I used $\mu_0\epsilon_0=\frac{1}{c^2}$ for the $\mathbf{g}$ vector.

I used cylindrical coordinates as we have an infinite solenoid. I think angular momentum is relative to Z axis and so $\mathbf{R}=\mathbf{r}$. I followed example 8.4 in Griffiths Introduction to Electrodynamics 4º Ed. He calls "s" "horizontal" distance from a point to Z axis and he makes a product independent of s. I don't know if these is correct for this problem.

Of course!! I can't treat $\mathbf{\hat{\phi}}$ as constant. I found $\mathbf{\hat{\phi}}=-\sin\phi\mathbf{\hat{x}}+\cos\phi\mathbf{\hat{y}}$ and for angular integral I now have:
$$\int_0^{2\pi}-\sin\phi\mathbf{\hat{x}}d\phi+\int_0^{2\pi}\cos\phi\mathbf{\hat{y}}d\phi=0$$
and $\mathbf{G}=0$

Thank you very much for your help!!

4. May 28, 2017

### TSny

OK. I overlooked the $c^2$.

Looks like maybe Griffiths is using $s$ for your $r$. For example, you wrote the electric field in terms of $r$ which implies that you are using $r$ for the perpendicular distance from the axis. But, when calculating the angular momentum density $\mathbf{l}$, you need to use the vector from the origin to the point where you are calculating $\mathbf{l}$. So, you need a different symbol for this vector, say $\mathbf{R}$. For a general point inside the solenoid, you should find that $\mathbf{l}$ has both an $\hat{r}$ component as well as a $\hat{z}$ component.

Yes. Good!

5. May 29, 2017

### 987oscar

OK. I think finally I've understood it with your drawing.

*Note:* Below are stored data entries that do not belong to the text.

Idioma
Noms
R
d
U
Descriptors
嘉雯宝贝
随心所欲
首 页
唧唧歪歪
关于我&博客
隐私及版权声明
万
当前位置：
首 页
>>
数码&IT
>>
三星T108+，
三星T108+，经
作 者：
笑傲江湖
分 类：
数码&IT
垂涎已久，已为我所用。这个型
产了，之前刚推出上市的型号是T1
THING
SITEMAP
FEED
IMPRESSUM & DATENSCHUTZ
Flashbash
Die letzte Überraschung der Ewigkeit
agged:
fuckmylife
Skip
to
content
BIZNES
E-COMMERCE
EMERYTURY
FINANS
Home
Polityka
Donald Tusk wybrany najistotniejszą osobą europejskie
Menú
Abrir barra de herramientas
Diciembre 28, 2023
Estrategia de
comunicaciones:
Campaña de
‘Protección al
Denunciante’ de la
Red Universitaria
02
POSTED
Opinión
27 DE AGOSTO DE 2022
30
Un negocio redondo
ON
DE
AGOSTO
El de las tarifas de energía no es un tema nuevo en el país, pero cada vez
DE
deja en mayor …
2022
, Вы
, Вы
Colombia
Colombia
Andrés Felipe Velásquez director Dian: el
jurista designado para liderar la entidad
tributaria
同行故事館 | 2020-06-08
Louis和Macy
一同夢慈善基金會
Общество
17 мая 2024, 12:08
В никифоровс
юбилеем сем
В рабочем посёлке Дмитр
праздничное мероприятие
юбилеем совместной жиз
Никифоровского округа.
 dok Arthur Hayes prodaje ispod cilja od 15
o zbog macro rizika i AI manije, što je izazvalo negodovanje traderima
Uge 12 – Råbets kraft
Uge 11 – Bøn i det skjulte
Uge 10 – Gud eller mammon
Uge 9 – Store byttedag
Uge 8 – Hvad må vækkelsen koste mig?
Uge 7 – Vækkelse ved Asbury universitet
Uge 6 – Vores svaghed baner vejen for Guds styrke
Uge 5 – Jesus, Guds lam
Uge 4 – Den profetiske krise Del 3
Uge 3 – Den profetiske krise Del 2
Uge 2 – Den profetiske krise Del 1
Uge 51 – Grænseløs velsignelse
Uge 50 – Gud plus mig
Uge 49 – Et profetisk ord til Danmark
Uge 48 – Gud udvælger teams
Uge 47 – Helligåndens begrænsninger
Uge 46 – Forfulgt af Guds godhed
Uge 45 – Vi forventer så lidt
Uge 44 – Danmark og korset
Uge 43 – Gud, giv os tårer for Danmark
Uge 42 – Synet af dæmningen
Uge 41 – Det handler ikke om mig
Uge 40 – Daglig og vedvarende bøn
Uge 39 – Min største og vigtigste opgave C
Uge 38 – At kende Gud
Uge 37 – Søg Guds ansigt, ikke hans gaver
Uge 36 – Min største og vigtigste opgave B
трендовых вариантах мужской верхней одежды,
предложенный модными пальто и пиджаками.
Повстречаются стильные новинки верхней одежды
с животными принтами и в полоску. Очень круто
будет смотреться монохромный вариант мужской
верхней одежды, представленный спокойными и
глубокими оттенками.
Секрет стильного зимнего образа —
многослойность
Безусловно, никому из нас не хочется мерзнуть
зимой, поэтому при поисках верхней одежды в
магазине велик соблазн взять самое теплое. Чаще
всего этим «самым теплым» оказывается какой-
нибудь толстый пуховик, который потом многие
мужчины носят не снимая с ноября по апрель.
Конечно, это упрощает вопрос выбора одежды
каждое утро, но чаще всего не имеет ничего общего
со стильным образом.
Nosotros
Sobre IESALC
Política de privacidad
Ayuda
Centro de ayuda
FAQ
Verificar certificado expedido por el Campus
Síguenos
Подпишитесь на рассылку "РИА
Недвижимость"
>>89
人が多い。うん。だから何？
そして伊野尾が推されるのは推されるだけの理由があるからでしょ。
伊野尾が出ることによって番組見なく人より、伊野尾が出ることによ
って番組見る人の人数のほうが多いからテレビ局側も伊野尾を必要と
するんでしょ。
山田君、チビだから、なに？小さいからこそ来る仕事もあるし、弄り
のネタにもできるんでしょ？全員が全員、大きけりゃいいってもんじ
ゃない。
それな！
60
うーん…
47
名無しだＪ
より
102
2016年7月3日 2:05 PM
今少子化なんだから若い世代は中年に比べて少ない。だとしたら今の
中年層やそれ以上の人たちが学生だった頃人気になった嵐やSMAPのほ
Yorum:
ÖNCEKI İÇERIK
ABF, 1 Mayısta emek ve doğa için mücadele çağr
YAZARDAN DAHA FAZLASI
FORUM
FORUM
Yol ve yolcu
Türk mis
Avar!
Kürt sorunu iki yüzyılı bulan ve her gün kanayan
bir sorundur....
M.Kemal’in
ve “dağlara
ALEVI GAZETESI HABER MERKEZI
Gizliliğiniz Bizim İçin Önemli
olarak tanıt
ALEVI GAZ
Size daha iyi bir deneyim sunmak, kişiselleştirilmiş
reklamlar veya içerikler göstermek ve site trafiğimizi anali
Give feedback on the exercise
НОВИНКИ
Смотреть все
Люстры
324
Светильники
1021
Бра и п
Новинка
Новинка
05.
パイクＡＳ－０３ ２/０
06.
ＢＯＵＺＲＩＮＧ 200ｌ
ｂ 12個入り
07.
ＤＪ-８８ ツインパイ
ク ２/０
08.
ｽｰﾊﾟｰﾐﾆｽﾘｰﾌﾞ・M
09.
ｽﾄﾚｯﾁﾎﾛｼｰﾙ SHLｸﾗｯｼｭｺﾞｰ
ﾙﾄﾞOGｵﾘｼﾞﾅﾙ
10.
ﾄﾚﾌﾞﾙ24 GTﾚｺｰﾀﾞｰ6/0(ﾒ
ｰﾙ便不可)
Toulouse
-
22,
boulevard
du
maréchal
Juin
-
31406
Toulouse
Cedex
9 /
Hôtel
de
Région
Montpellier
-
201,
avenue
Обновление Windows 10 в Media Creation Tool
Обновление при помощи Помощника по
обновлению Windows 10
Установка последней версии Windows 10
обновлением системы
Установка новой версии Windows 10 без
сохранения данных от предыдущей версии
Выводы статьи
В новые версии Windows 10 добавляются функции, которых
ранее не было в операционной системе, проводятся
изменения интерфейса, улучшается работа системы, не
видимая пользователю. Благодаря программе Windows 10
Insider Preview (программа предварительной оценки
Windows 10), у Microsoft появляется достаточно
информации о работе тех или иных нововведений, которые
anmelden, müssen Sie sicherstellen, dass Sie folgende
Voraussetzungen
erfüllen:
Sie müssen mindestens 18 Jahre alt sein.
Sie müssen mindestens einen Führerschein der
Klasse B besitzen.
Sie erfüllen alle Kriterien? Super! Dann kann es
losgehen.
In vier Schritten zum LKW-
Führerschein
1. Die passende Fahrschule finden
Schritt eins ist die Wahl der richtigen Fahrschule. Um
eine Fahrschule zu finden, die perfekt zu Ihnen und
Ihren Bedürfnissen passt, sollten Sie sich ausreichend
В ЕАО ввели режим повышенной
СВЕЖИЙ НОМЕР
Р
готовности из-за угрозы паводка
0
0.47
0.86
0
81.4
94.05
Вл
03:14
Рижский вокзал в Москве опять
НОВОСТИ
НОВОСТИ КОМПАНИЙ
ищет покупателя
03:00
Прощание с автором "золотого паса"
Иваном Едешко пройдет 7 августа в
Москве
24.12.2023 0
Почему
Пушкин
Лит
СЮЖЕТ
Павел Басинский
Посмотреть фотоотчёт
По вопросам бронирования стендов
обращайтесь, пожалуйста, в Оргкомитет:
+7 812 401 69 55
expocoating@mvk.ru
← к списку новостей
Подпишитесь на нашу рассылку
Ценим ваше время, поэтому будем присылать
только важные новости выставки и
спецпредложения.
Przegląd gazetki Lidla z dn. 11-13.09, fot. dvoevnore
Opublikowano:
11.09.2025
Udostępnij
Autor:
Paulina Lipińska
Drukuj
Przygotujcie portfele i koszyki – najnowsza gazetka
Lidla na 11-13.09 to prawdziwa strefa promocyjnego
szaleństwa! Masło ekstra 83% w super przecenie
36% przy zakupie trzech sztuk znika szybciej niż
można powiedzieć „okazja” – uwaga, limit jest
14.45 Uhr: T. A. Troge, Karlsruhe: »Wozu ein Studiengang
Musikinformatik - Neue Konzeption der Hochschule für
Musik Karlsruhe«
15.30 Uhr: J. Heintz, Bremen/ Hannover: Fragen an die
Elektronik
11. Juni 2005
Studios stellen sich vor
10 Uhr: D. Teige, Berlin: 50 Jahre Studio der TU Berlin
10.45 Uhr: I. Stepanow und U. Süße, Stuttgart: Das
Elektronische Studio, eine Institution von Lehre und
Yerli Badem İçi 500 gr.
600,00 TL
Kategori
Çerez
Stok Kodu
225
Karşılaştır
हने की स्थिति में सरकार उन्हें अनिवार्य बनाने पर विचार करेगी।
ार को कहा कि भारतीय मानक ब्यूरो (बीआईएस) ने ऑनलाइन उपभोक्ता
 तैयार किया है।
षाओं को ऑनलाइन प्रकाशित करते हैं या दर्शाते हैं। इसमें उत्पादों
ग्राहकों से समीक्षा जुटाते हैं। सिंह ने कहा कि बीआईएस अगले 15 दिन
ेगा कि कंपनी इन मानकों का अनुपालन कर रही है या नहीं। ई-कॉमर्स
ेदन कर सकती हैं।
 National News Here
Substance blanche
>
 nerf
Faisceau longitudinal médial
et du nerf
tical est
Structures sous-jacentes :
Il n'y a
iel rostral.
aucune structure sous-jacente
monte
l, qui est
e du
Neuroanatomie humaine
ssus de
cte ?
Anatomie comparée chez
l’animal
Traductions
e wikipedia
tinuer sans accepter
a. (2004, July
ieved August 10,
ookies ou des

I make $\mathbf{R}=\mathbf{r}+\mathbf{z}=r\cos\phi\mathbf{\hat{x}}+r\sin\phi\mathbf{\hat{y}}+z\mathbf{\hat{z}}$.

Making $C=\frac{-\mu_0nI\lambda}{2\pi}$, I find $\mathbf{g}=\frac{-C}{r}\sin\phi\mathbf{\hat{x}}+\frac{C}{r}\cos\phi\mathbf{\hat{y}}$. And now $\mathbf{l}=\mathbf{R}\times\mathbf{g}=-\frac{Cz}{r}\cos\phi\mathbf{\hat{x}}-\frac{Cz}{r}\sin\phi\mathbf{\hat{y}}+C\mathbf{\hat{z}}$.

We compute total angular momentum per unit length
$$\mathbf{L}=\int_0^1dz\int_0^ardr\int_0^{2\pi}\left(-\frac{Cz}{r}\cos\phi\mathbf{\hat{x}}-\frac{Cz}{r}\sin\phi\mathbf{\hat{y}}+C\mathbf{\hat{z}}\right)d\phi.$$ But, $\int_0^{2\pi}\cos\phi\, d\phi=0$, and $\int_0^{2\pi}\sin\phi \,d\phi=0$.
Finally we get:
$$\mathbf{L}=C\pi a^2\mathbf{\hat{z}}=-\frac{\mu_0 nI\lambda a^2}{2}\mathbf{\hat{z}}.$$

Thanks a lot for your help!!

6. May 29, 2017

### TSny

Yes, that looks very good.

You can shorten the work a little by using symmetry. It should be clear that the total angular momentum $\mathbf{L}$ only has a $z$ component. So, you only need the $z$ component of the angular momentum density $\mathbf{l}$, which is what you actually calculated in your first post. So, you got the correct total angular momentum in your first post.

7. May 30, 2017

### 987oscar

Thank you. You have helped me a lot!!